Kristen, you asked if Christine feels bad having a NTBR pile. I use to but not anymore. Don't get me wrong. It makes me very sad to begin a book (especially by an established author/a favorite) that just doesn't live up to its promises. It makes my brain hurt to force myself to read a bland or, yes, even a bad story.

Now, another thing about selecting your titles at the bookstore. Does it make a difference on placement on the shelves? One local Waldenbooks has placed their romance section clear along one wall, floor to ceiling. The ceiling part is the problem. I'm 5' 2" and can't SEE that far up. The wobbly little step stools they provided were of little help.

And the titles on the bottom shelf? REALLY have to strain to see them especially when most are displayed spine only out. (sigh) I know I've missed a lot of good stories this way.

Trish Milburn said...

I do think shelf placement affects sales, Joan. That's why I'm glad I have a last name smack in the middle of the alphabet so hopefully I'd be in the middle of the shelves somewhere.

jo lewis-robertson said...

I just finished reading a very interesting YA-vampire book that was clever and sweet and I would recommend to any teenager I know.
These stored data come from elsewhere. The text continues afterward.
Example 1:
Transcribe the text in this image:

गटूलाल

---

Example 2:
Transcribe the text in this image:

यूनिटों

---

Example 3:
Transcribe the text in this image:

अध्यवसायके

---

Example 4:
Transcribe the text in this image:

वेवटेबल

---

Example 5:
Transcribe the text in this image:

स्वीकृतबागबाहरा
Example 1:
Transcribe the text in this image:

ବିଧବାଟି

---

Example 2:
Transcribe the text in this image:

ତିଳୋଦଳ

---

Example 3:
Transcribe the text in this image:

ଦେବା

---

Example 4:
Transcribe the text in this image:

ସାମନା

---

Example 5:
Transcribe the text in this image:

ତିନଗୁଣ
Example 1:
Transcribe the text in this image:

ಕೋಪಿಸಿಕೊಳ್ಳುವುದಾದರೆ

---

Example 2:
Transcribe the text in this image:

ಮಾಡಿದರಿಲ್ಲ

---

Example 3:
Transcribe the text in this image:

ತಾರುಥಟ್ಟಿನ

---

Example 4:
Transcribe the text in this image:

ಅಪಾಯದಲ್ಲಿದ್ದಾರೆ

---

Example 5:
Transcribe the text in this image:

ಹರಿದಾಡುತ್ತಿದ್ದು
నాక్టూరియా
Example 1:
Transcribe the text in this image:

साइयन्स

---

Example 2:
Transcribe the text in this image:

Buffy notwithstanding, I don't often think of vampire books and teens in the same phrase because many vampire books have that combination of . . . well, bloodsucking and sex which might be inappropriate for adolescents.
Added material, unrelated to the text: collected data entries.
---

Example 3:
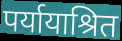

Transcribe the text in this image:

पर्यायाश्रित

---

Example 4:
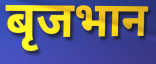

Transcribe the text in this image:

बृजभान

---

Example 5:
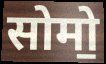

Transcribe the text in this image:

सोमो॒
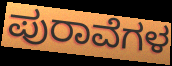
ಪುರಾವೆಗಳ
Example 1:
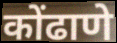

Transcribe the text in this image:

कोंढाणे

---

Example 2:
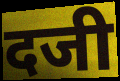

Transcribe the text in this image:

दजी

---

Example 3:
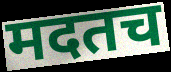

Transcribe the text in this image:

मदतच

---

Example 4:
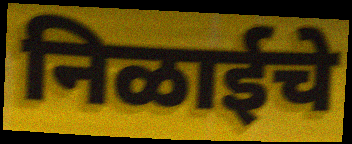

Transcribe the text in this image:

निळाईचे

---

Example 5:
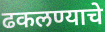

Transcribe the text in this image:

ढकलण्याचे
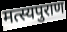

This book, "Twilight," published in trade paperback by Little Brown in 2005 was a first book by novelist Stephanie Meyer. The sequel is "New Moon." I highly recommend it for teens and teens-at-heart.

Trish Milburn said...

Jo, I LOVE Twilight and New Moon and can't wait for Eclipse, which is being released in August. I think she does a fabulous job with characterization, setting, plot -- everything. And I want to visit Forks, Washington the next time I go out to visit my sister.

Anna Sugden said...

I rarely buy a book because of its cover ... though a good cover can entice me to pick up a writer I've never read. I like fun covers and ones which are different, which catch my eye.

And I love the bookstore experience. Ordering online is more convenient, but there's nothing like being there and handling the real thing. Luckily hubby is as addicted as I am.

As for NTBR's - there are so many good books to read (and I have so many waiting!) that I now don't stick with a bad book. I always used to slog through. But, why bother? I know I could miss out on slow starters - but to be honest - there's plenty that are great from page 1 to The End!